**Description of the task:** In the piece on the proposed Surry County coal plant, how far would water for steam be pumped from the James River?

In Virginia, for the past several years, the tip of the spear was in St. Paul’s in Wise County where Dominion plans to build a $1.6 billion, 585-megawatt coal-fired plant. That project has been a rallying cry for environmentalists nationally, some of whom such as the Sierra Club have pledged to fight any big, base-loaded, coal-fired plant anywhere. They have had some successes, notably in the Southwest.
Now, the focus is shifting farther east, to the flat peanut lands of Surry County about halfway between Richmond and Norfolk. There, Henrico County-based Old Dominion Electric Cooperative plans on building twin 750 megawatt units costing perhaps $6 billion — in other words, a facility maybe three times as big as Dominion’s in Wise County.
In a story I reported for Richmond’s Style Weekly, I note that the so-called Cypress Creek Power Station would be the second largest of its kind in the state. It would instantly become the state’s sixth biggest air polluter, air pollution officials say. The facility would be fed via a new rail spur from Norfolk Southern’s coal mainline to Norfolk. Water for steam would be pumped 15 miles from the James River and heated water would be pumped back into the estuary. Fly ash from the coal will be buried on the project’s 1,600-acre site, not far from the town’s well water supply, local opponents say.
The plant would be in the town of Dendron, population 300, which is a flyspeck decorated with black “No Coal Plant” signs. These mimic the “No OLF” sings one sees throughout Tidewater Virginia and Northeastern North Carolina regarding local opposition to the Navy’s efforts to locate a new landing field so their F-18 Super Hornet jet fighters can simulate air craft carrier landings. The problem: Super Hornets are some of the loudest aircraft ever built.

**Extracted records:**
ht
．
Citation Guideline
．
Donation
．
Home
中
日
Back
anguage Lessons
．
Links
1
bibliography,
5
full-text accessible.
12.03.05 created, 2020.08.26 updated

**Exercise result:** 15 miles